Review of award-winning Vietnamese film Buffalo Boy by Adam Quinn

At the time of writing, I am living in Vietnam, and so I have been trying to sample some Vietnamese films. Mùa len trâu – Buffalo Boy (2004) on youtube here, directed by Minh Nguyen-Vo is a great example of Vietnamese filmmaking talent and won a Special Award at Film Festival in Locarno in Switzerland, Best Director Award at Chicago Film Festival, The Grand Prix at Amiens Film Festival, and the Special Award at Amazonas Film Festival in Brasil

Buffalo Boy follows Kim, a 15-year-old farmer living with his parents in the Mekong River Delta during the 1940s, where for half the year the land is deep underwater. Kim volunteers to take his family’s three buffalo inland so they can graze, and in doing so learns much about the world and himself. It is an honest, if at times brutal, portrayal of a way of life that is far removed from what we know.

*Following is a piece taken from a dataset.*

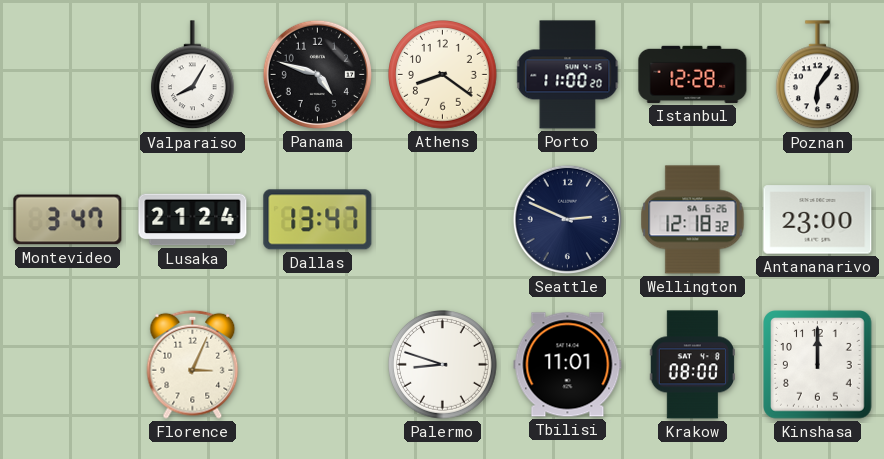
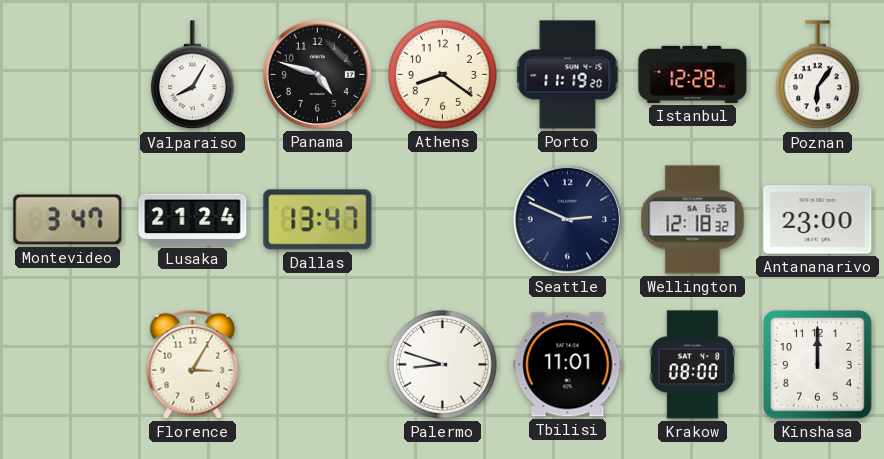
Porto: 11:00 -> 11:19
Florence: 3:04 -> 3:05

A relatively low-budget production, Buffalo Boy creates an authentic, intimate atmosphere that is used to both reach the characters and expose the audience. We follow Kim through an incredible range of experiences on his journeys, from fighting off rival buffalo herders to falling in love. Throughout all of this we are reminded of the constant hardships faced by the people in this place at this time. Between poverty, the land, and French colonial rule, the characters of Buffalo Boy remain resilient and strong, facing adversity with hope and determination. The cast of characters make up a tapestry of the world Kim inhabits, we see how everyone is struggling, and the various ways they deal with it. We can see both the best and the worst of humanity in the actions the characters take, demonstrating the polarizing nature of these dire circumstances. As the film progresses, we see Kim grow up, and see a fascinating evolution in his character and actions. We can see the influence all the other characters have on him in their own way, and how these build into Kim becoming a man.

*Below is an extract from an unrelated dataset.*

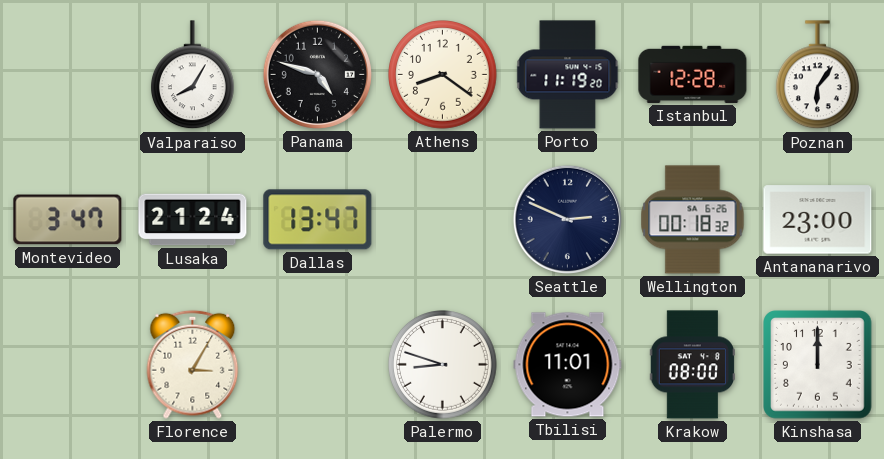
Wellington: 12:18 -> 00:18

Buffalo Boy is not an uplifting watch. It is slowly paced and pretty grim, depicting some fairly harrowing circumstances. We are challenged along with Kim, and share in both his high-and low-points. While it is not a narrative flow many will be familiar with, it brings a unique perspective on many familiar themes; poverty, friendship, crime, violence, sex, and family; to name a few. It is an exposure, both cinematically and generally, to a place and a way of life that is so different from our own, and is worth watching for that reason alone. Throw in some incredible cinematography, outstanding performances, captivating dialogue and 300 buffalo and this is not one to miss.